Not in the eyes of the law. “How long was he in jail?”

“Two years.”

“Where?”

“Bucks Harbor.”

It was a prison in easternmost Maine, not far from one of my old districts. It was a minimum-security facility—low-to medium-risk prisoners. Informally, it was known to be a warehouse for convicted sex offenders, although the Department of Corrections would deny up and down that it was a dumping ground for the lowest of the low.

I noticed she hadn’t mentioned Adam’s father. There was no ring on her finger, either.

“How long has he been out?” I asked.

“Three months,” she said with a sneer. “He’s on supervised release, which means he has to register as a sex offender for the next ten years. He has to meet with a probation officer in Farmington every week and pay to go to counseling with a bunch of child rapists until he’s ‘cured’ or something.”

At least he hadn’t been fitted with an electronic monitoring device, I thought.

She removed a pack of Capris from her vest and then seemed to realize she shouldn’t light up in my house without asking permission. She stuffed the cigarettes in her pocket. When she looked up again, her eyes were full of fury.

“Do you know what the worst thing is, though?” she said. “They put his picture on the Internet! There’s a Web site where you can look up who the sex offenders are in your town. So people see there’s this new ‘predator’ named Adam Langstrom living nearby, and they freak out about their kids, even though he is completely normal and would never, ever hurt a child. My landlord wouldn’t allow him to stay with me because the f*cking neighbors saw his picture on the Internet. Adam had to go live at this logging camp in the middle of nowhere.”

“A logging camp?”

“It’s kind of like a halfway house, too. The probation officer sends people there who don’t have anywhere else to go. All I know is that Adam hates the place. He said the man who runs it is a lying sack of shit who doesn’t care about the safety of his workers. A man died there a month ago when a tree fell on him!”

I could guess the rest. “How long has Adam been missing?”

“Two weeks,” she said. “He was supposed to check in with his parole officer, but he never did. She got a judge to put out a warrant for him.”

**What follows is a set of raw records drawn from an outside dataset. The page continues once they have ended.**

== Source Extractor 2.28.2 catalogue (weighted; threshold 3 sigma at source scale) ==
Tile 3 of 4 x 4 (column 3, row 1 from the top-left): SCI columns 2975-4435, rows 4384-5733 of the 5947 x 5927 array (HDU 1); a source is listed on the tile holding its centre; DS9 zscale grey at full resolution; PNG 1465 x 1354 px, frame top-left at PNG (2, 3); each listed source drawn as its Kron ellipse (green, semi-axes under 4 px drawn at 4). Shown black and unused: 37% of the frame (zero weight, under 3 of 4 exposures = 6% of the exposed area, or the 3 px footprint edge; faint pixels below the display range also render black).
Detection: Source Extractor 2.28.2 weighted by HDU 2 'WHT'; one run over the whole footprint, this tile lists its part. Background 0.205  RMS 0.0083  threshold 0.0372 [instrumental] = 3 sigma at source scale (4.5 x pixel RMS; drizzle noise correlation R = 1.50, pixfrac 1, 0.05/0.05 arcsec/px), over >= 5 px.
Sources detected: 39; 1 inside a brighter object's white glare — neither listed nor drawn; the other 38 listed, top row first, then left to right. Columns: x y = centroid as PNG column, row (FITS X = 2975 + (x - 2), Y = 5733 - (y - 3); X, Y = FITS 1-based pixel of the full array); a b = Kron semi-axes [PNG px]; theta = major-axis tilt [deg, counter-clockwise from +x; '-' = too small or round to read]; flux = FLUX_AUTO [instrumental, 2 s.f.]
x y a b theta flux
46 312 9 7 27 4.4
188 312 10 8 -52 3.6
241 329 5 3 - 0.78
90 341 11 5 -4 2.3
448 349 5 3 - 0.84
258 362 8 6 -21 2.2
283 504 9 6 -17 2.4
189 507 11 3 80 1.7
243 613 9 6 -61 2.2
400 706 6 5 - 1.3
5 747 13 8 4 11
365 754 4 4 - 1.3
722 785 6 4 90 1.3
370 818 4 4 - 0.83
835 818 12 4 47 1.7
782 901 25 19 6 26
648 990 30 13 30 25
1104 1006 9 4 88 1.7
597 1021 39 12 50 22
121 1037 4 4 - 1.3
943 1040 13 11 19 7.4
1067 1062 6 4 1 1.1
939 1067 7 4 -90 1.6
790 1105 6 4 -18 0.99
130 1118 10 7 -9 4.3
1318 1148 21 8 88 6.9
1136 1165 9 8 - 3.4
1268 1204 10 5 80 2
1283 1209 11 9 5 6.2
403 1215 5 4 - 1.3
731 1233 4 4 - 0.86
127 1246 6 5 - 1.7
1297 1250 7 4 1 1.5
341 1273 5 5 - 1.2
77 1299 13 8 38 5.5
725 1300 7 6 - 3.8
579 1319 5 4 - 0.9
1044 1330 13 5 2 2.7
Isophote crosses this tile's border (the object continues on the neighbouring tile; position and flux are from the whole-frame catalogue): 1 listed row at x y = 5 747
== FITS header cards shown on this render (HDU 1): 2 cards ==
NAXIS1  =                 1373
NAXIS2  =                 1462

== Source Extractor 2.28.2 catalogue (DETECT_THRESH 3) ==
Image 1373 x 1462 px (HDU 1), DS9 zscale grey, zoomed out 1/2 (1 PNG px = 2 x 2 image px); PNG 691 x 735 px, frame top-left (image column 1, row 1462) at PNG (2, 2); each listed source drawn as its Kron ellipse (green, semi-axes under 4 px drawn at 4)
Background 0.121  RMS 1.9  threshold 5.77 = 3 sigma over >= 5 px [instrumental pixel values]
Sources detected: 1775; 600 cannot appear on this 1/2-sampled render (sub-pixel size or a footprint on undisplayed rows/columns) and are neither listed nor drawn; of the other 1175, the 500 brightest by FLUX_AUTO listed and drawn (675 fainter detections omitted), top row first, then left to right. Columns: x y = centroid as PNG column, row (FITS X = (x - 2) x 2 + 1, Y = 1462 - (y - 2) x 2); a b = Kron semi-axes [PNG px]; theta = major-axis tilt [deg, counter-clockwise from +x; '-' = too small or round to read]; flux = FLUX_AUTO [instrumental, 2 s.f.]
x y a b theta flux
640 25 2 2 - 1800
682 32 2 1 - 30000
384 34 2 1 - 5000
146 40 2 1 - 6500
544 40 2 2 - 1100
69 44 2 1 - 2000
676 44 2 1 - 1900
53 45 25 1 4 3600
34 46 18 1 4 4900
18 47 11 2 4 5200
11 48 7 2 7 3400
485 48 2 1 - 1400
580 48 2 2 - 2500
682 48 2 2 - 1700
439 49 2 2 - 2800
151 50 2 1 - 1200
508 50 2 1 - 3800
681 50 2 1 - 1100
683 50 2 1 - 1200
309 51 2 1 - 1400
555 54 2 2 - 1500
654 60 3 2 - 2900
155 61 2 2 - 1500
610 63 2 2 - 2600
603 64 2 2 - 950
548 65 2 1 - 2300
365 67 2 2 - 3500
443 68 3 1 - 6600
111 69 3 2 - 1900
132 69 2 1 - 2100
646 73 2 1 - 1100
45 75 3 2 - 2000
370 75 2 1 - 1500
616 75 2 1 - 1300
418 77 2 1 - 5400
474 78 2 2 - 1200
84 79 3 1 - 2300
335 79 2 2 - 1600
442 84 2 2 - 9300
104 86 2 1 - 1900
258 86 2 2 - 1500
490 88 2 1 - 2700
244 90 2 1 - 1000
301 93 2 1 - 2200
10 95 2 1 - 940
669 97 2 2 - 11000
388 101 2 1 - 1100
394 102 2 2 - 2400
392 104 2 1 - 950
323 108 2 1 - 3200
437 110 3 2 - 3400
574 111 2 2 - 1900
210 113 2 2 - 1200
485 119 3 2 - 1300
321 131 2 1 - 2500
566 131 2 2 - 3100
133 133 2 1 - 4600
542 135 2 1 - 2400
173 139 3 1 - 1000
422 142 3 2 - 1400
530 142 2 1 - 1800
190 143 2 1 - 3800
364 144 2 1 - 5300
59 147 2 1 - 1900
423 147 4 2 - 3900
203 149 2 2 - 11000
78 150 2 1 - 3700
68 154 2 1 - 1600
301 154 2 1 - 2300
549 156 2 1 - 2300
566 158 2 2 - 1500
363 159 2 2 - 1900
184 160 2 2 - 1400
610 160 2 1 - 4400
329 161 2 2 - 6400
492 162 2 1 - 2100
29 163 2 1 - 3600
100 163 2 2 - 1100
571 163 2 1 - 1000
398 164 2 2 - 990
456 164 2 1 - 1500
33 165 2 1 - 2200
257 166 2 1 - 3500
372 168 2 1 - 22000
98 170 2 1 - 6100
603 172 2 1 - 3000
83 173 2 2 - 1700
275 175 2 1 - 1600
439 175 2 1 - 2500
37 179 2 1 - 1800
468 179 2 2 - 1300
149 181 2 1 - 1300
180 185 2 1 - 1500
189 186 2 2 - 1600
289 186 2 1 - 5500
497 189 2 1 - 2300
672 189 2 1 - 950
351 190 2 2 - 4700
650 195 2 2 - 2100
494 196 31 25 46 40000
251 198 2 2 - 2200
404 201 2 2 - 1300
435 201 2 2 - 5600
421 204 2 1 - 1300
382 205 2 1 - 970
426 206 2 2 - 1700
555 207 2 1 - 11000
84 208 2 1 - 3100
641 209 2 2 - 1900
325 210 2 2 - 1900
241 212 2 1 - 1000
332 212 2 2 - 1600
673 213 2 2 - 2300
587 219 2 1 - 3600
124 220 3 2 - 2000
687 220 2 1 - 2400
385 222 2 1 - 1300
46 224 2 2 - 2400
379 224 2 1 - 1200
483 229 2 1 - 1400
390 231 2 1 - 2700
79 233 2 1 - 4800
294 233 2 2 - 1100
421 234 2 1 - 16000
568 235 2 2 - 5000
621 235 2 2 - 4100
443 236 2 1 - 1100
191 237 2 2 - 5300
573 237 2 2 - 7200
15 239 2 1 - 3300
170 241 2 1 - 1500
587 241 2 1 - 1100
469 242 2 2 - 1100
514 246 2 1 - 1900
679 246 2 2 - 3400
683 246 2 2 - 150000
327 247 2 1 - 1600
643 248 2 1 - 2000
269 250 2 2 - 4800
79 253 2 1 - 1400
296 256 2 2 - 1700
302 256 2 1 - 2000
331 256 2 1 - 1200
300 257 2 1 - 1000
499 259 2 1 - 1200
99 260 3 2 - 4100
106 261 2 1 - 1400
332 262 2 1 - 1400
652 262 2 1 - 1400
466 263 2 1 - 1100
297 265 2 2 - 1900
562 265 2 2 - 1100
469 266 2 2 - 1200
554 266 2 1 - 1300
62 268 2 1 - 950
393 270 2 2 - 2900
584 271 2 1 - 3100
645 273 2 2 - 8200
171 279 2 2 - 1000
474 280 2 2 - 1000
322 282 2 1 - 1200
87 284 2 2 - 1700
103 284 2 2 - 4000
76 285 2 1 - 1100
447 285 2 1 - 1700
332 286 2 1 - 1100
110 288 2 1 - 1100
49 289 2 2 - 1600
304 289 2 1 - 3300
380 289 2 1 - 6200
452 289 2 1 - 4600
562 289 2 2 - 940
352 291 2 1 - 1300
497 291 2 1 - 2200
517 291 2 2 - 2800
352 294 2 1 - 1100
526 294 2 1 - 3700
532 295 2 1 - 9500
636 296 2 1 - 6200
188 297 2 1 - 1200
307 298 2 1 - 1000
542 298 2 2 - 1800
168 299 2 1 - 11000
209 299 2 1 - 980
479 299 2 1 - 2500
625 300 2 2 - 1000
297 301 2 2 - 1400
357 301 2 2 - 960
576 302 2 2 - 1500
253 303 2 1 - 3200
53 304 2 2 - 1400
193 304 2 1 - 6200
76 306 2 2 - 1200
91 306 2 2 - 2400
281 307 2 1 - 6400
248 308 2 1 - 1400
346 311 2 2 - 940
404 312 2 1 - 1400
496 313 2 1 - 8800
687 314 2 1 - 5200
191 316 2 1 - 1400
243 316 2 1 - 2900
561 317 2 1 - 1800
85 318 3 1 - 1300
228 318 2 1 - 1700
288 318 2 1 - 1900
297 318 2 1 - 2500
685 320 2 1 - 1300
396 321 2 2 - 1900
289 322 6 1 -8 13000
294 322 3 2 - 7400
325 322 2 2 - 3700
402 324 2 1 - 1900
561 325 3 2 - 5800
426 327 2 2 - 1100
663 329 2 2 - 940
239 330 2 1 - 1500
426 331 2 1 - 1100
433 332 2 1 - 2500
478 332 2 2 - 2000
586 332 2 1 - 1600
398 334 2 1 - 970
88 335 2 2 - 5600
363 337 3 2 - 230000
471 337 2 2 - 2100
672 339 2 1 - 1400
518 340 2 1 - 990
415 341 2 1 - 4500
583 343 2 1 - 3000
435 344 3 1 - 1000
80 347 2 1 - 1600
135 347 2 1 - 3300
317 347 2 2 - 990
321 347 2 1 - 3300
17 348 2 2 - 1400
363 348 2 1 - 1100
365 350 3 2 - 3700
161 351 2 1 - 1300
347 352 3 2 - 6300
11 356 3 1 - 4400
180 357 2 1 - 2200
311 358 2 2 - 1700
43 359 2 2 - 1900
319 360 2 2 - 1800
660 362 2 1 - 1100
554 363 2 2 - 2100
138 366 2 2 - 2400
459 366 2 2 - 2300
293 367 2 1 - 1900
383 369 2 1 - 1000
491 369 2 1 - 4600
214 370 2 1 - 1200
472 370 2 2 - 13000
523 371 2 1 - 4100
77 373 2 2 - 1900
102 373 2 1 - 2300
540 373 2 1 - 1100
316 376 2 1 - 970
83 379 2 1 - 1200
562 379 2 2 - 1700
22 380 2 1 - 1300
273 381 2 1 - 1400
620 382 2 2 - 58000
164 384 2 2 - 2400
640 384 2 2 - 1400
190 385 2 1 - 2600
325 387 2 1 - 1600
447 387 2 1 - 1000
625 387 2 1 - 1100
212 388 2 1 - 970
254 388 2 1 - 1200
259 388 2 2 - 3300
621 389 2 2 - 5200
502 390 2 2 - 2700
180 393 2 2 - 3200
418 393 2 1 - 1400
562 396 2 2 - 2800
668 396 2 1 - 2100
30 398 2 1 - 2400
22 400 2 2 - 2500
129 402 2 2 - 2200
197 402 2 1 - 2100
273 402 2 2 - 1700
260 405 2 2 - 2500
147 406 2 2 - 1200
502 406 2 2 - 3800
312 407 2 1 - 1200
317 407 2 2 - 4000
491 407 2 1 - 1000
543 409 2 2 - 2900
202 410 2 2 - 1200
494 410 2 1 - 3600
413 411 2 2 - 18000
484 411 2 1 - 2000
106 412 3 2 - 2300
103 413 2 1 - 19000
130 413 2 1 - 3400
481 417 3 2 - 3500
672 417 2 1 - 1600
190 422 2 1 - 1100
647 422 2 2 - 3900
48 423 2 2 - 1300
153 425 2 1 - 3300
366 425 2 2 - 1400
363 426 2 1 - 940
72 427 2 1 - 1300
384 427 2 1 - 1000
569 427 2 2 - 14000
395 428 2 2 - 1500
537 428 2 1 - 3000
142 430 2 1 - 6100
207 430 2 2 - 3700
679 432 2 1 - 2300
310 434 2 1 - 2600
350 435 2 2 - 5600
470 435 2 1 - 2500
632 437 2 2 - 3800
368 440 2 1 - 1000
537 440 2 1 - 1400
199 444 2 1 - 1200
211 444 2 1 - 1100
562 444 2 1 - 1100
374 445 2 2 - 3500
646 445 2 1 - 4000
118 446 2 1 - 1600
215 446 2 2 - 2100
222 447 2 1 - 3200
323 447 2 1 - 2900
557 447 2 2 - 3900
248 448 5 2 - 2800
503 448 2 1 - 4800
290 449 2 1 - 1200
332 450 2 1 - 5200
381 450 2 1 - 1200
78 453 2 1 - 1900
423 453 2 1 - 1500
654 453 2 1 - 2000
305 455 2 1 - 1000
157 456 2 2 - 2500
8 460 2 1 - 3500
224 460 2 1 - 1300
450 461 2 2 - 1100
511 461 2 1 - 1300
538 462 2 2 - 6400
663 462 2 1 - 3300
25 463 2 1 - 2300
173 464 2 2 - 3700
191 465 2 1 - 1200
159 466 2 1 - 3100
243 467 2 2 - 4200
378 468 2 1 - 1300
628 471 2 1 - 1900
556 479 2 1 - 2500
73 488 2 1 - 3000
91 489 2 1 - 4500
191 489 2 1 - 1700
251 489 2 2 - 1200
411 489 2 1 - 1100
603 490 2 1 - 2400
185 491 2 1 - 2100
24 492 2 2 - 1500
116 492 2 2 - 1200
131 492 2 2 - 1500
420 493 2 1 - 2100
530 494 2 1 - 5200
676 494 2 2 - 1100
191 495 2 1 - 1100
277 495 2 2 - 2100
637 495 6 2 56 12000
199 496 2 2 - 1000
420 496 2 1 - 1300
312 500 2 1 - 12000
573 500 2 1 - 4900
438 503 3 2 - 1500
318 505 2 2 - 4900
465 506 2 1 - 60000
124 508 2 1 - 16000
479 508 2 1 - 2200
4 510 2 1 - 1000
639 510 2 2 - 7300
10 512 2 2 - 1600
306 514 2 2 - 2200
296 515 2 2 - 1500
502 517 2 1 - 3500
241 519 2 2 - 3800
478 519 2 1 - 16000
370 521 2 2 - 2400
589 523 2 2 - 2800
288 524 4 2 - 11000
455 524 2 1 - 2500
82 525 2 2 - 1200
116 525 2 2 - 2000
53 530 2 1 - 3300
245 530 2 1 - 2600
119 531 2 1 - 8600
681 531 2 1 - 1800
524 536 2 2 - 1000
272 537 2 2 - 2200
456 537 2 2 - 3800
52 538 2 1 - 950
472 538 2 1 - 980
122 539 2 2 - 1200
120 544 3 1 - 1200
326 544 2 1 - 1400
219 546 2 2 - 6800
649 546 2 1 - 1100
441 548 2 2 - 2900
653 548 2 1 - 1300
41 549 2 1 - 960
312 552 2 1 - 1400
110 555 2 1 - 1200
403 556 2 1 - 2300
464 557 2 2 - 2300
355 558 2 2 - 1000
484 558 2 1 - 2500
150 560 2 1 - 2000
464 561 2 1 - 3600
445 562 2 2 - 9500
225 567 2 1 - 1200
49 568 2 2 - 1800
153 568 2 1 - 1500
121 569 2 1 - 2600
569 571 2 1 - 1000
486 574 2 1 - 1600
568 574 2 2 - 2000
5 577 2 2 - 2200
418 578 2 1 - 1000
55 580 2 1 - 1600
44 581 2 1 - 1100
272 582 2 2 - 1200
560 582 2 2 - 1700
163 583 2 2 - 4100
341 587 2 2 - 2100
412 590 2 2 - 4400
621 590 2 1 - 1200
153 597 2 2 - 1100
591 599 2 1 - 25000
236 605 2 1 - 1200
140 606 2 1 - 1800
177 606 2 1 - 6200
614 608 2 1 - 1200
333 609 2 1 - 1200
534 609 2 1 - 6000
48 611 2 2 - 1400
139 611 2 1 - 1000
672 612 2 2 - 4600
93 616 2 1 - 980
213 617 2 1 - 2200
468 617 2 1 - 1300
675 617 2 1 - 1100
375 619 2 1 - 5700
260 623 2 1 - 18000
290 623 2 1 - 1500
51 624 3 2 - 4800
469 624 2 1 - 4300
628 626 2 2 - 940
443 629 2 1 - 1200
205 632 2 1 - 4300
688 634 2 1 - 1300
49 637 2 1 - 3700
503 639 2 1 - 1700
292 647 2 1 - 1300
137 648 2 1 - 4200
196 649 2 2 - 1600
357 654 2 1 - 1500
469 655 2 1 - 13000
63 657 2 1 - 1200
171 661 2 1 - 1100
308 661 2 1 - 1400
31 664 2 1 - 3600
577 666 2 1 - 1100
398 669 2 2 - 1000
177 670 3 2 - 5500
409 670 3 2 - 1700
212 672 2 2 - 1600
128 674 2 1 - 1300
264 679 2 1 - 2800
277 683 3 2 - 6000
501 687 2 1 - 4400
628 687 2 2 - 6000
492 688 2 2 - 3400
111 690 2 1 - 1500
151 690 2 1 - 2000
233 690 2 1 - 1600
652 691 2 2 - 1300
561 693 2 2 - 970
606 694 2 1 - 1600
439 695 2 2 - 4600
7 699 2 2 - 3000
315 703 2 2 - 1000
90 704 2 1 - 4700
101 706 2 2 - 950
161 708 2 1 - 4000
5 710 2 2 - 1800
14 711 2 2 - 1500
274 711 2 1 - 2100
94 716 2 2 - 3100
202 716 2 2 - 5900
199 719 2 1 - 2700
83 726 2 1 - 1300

In Maine, game wardens are trained alongside state troopers and have all the same arrest powers, but searching for fugitive sex offenders didn’t normally fall within our purview—not unless they ran off into the woods. “And you haven’t heard from him?”

Her voice had a sharp new edge. “If I had, I wouldn’t be here, because at least then I’d know he was safe somewhere. His f*cking PO thinks he ran off, but she’s not going to go chasing him. She says he’ll show up eventually, and then the cops will just arrest him again. Only this time, he’ll be going to prison for ten years!”

“Your son is an adult, and he is going to have to live with the consequences of his actions.”

“You don’t understand. I’m afraid something happened to him!”

An image came into my mind of a friend, a veteran of the war in Iraq, who hadn’t been able to escape his own demons after he returned home from the VA hospital.

“Was Adam suicidal?” I asked carefully.

“I don’t know. I never used to think his father was.”

Her answer raised so many questions, I had to resist diverting the conversation down a new path. “What about the people at the halfway house?” I asked. “Maybe Adam said something to them before he vanished.”

“The * who runs the place wouldn’t talk to me. He said he has a rule against violating his workers’ privacy. But I’m Adam’s mother!”

“I’m not a private detective, Amber.”

She seemed stunned by my refusal. “What about Jack? You helped him. Everyone says you tried to prove his innocence.”

“That was different. I’m sorry, but I just can’t help you.”